Tonight, she walked towards the stage, but it wasn’t her. Her back was bent, her head down. Broken. That’s the only word that came to me, but I didn’t know why. Not then. I followed her, taking my place in the wing. After being announced, she walked out on stage amid the roar of cheers. She sat down. Lifted her hands. Began to play. And as soon as she began, I knew something was wrong.
The song. It wasn’t right. The notes were right, of course. Technically she was perfect. And then it hit me. That’s what was wrong. My mom is not a perfectly technical person. She plays emotion and life. She doesn’t play notes. Tonight, she played notes. Mohini’s Enchantment was barely recognizable as notes. She got to the end, and then it was over. Or rather, the song wasn’t over, but she was. Her fingers, long and lean. Her pianist’s fingers stumbled. Then they stopped. She stood up abruptly, kicking back the piano bench. Turning, she faced the audience, her shoulders straightening, her face raising. She stared them down. I was paralyzed. Everyone was paralyzed.
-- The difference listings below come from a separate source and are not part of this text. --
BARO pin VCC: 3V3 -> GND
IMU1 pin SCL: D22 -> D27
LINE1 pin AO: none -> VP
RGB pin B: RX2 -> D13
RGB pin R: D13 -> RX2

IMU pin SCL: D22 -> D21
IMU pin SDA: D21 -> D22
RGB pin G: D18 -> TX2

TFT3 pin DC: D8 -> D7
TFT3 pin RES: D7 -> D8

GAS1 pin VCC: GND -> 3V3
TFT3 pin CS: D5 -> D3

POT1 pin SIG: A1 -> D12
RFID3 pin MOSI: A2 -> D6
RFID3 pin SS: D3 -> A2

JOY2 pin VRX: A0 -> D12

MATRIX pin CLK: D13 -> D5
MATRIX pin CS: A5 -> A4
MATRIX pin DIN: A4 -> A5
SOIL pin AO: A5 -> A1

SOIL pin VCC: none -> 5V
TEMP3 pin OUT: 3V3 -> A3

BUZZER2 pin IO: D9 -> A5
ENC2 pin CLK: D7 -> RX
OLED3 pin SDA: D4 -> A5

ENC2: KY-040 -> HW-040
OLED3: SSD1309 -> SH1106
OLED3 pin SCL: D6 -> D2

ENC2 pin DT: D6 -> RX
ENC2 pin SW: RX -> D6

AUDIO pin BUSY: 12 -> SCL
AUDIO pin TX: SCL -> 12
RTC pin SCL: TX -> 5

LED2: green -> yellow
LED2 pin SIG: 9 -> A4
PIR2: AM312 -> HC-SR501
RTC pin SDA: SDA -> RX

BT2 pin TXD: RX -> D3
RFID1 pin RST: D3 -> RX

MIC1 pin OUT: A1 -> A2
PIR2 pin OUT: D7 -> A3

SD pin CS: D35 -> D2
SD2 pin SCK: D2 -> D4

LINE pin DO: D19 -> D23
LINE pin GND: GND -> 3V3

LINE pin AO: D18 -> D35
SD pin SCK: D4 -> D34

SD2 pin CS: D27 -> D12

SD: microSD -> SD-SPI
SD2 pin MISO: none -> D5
Then, she spoke. Her words, soft, yet audible due to the concert hall’s acoustics. “No more.” She said. “No more. It’s mine. It will always be mine. I won’t let you have it.” With that, she walked off the stage, and once again, she left people captivated in her wake. Only this time, they were filled with shock, not awe.
That was the first episode, but it wasn’t the last. And as I look at her sleeping. As I look at the form of my mother, of this new woman, this stranger who is working so hard to erase my mother, my mind goes back and forth between images. I still see me at my mother’s lap, learning music and art. Being transported into her world. But then the scene changes, and I see the stranger. I see my mother in my lap, broken and defeated, tears rolling down her face, her dark hair swallowing her whole and her precious fingers cut off at the stems, never to bloom again.